Cache: the key to multicore performance
Friday, October 10th, 2008If you attended my multicore webinar last month then you know that I’m a big fan of looking out the window at existing open source applications and seeing how they tackle performance issues. The webinar used the Apache HTTP server as an example. A recent Intel engineering study uses a modified version of snort as a test application for improving multicore performance.
The Intel study, commented extensively on by Lori Matassa, indicated performance scaling on a 4 core system of 6.2x. This is notable because the generally expected benefit from adding a core is typically slightly under 1. For example moving an application to a 4 core system and then getting a 3.8x performance boost would be expected and would likely require some work to attain.
The Intel engineering study is notable because it indicates something that experienced practitioners have always known: efficient cache usage is a critical factor in multicore performance.

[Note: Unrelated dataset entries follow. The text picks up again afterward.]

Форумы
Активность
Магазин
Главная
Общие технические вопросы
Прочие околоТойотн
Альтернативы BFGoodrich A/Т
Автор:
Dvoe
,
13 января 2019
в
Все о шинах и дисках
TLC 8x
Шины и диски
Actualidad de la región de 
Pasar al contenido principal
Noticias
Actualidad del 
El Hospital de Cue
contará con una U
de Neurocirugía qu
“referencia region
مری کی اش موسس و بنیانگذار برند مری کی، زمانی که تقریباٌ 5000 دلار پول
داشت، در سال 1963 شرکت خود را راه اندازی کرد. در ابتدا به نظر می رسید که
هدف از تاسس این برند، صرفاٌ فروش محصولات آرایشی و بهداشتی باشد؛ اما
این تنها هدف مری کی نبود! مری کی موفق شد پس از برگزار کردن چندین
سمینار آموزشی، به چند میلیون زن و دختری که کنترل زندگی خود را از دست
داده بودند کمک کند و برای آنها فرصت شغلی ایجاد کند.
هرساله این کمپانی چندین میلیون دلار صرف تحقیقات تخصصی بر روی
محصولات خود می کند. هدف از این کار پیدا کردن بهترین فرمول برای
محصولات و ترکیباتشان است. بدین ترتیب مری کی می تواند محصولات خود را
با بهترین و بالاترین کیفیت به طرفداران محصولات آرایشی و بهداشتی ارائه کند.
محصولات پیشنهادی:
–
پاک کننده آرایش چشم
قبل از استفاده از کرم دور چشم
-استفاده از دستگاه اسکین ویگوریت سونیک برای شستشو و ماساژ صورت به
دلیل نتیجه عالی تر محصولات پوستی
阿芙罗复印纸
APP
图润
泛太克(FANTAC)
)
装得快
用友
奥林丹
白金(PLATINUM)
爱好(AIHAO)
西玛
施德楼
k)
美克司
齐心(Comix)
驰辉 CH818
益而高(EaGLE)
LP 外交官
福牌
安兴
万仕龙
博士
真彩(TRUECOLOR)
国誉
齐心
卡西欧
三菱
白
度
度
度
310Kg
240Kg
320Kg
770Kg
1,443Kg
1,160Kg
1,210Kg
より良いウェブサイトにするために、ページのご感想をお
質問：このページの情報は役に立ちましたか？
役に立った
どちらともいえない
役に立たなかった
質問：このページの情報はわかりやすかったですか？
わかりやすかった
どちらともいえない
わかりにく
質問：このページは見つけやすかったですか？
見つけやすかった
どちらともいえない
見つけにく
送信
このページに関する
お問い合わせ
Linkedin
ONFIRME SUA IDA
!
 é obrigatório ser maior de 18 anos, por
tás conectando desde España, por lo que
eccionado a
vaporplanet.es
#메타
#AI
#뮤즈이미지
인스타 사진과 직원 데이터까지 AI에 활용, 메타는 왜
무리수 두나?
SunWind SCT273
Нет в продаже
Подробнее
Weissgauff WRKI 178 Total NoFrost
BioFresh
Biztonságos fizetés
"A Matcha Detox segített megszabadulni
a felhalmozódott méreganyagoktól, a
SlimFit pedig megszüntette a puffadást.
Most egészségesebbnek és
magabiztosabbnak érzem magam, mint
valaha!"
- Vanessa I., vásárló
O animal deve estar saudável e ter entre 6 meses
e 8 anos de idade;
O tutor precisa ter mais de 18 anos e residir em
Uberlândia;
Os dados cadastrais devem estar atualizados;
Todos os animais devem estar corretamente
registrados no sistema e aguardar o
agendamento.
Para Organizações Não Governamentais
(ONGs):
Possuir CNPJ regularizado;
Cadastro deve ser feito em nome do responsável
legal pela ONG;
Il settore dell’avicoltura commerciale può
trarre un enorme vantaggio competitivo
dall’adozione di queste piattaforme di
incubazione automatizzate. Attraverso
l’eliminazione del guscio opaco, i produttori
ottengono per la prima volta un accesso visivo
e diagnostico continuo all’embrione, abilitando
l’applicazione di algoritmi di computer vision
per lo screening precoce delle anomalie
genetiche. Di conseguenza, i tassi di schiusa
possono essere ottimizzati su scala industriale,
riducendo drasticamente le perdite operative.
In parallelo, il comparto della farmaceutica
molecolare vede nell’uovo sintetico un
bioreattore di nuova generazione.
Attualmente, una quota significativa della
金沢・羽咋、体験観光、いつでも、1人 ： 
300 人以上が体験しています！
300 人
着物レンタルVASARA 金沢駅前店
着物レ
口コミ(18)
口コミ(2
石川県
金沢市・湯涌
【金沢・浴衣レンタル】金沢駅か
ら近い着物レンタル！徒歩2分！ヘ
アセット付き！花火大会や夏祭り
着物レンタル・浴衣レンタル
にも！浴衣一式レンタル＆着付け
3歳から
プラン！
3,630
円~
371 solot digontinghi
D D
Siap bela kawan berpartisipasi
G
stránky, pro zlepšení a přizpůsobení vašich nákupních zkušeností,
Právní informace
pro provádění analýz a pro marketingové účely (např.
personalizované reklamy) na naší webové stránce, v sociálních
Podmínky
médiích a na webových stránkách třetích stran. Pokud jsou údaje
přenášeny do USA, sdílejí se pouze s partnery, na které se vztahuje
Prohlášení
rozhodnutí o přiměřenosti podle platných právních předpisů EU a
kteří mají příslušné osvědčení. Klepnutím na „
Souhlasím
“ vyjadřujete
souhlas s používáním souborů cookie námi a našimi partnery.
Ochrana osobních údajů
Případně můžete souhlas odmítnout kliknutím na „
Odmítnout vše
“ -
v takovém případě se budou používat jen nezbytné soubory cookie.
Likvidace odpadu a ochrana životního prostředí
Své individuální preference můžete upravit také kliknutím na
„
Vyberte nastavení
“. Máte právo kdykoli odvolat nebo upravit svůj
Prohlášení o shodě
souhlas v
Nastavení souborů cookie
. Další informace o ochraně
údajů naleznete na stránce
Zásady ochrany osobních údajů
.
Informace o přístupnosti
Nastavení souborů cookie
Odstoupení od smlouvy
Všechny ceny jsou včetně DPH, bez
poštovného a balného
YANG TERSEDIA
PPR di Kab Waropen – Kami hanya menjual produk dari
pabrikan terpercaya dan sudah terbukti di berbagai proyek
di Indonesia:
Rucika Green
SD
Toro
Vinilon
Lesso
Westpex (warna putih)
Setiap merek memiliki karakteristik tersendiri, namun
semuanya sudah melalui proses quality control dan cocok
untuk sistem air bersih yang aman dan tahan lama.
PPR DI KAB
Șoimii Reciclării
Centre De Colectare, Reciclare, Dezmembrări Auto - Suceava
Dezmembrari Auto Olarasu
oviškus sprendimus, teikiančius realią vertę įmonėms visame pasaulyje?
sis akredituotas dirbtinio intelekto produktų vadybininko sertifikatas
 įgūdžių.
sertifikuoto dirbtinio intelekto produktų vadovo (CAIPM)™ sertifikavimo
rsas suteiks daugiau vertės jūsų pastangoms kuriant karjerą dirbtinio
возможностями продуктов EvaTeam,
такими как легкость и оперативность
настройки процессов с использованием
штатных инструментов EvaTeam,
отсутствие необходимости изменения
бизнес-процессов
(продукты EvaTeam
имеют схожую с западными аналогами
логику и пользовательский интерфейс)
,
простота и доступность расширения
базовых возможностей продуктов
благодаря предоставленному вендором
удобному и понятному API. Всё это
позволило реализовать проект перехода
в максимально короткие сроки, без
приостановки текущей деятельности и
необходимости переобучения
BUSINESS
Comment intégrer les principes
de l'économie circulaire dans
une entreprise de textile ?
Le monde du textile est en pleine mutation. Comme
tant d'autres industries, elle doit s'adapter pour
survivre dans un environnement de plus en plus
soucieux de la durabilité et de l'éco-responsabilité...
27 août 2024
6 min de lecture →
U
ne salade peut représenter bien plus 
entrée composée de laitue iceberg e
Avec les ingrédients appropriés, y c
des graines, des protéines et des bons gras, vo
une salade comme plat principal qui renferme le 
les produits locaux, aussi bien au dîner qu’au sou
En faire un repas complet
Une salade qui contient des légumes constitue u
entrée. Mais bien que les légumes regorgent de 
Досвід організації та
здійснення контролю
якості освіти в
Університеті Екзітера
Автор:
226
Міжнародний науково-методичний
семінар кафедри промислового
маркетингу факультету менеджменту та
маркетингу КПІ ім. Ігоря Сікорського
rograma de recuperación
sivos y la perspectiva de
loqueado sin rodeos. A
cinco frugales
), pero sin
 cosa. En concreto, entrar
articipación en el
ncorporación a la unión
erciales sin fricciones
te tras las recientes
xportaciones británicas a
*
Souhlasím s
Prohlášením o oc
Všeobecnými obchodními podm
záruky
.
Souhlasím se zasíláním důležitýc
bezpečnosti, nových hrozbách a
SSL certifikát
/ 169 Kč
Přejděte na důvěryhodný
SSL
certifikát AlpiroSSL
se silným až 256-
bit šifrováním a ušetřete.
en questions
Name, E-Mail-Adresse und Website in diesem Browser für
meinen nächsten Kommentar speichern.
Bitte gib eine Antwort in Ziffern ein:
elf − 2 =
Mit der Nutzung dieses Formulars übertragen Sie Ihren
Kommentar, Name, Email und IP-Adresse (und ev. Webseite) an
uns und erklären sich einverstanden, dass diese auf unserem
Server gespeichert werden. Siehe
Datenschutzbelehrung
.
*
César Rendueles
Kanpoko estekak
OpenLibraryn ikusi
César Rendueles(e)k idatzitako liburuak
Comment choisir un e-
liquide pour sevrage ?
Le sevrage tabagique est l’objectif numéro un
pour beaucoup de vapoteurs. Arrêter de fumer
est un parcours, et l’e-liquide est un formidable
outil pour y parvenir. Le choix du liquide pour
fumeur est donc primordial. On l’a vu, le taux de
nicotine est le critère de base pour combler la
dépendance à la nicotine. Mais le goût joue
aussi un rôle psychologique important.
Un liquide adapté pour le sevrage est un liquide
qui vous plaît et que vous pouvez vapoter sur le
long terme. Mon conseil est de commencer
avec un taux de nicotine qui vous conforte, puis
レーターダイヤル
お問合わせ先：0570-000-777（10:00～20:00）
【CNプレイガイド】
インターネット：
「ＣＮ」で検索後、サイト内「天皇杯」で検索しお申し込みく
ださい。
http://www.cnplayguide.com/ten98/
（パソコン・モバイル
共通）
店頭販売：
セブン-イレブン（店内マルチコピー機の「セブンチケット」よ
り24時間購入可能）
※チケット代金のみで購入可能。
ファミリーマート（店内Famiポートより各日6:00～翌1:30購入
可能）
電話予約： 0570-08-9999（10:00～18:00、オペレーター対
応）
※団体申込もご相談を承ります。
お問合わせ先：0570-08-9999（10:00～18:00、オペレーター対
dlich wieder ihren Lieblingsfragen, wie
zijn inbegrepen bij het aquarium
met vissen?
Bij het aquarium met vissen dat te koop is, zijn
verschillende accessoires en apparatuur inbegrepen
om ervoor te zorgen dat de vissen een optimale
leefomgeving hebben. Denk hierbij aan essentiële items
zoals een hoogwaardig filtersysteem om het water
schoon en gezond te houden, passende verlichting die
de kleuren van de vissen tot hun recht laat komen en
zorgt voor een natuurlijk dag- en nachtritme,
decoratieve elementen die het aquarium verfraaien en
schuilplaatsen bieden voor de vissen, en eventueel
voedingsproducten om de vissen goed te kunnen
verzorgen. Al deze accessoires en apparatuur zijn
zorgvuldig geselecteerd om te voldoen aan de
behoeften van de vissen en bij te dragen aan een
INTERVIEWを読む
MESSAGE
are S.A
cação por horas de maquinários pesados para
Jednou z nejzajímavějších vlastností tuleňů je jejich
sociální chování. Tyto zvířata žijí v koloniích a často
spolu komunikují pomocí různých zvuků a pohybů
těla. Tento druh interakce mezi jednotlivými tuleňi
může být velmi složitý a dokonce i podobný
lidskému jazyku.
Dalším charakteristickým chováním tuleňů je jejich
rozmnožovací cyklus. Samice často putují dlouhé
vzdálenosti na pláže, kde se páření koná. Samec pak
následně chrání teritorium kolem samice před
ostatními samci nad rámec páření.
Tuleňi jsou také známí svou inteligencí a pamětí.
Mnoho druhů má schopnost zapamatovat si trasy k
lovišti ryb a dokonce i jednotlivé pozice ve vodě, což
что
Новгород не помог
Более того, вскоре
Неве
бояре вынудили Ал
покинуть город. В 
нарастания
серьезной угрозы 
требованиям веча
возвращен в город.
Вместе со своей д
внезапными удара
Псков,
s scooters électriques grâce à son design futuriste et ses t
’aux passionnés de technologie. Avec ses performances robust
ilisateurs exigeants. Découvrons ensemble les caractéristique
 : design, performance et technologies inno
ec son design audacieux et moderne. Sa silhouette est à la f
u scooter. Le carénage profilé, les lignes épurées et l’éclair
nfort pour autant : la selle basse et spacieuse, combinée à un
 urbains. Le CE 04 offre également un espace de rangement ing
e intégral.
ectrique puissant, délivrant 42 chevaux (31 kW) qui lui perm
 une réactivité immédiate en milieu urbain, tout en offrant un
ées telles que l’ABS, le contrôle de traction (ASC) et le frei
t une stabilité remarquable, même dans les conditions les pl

It simply makes no sense to play games elsewhere until you’ve got a grasp on cache efficiency and have maximized that aspect of your system performance.
The Intel engineering study did something interesting with “flow pinning”. Each TCP flow through the system was handled, for the lifetime of the flow, by a single assigned core. This improves cache efficiency by optimizing locality of reference.
The Intel paper also prompts some thoughts in my mind regarding those who are migrating RTOS applications from their dead-end platform to the new funky Linux world. A vogue thought these days is that a virtualization platform can be used to just run your RTOS side-by-side with the new Linux platform. My concern is that taking a non-multicore aware RTOS based application and just moving it to a new multicore processor implies either no cache efficiency or a decrease in cache efficiency. The RTOS based application never had multiple cores and hence has no awareness or ability to do flow-pinning as discussed in the paper.
Potentially a better approach is to migrate the RTOS application’s algorithms to a consistent Linux platform and then do cache optimization work now that you’ve eliminated other variables and have design flexibility. If you want to learn more about RTOS to Linux migration we’ve got an upcoming webinar on that, too.
Take a read… the paper is compelling. 6.2x performance boost on 4-cores is impressive.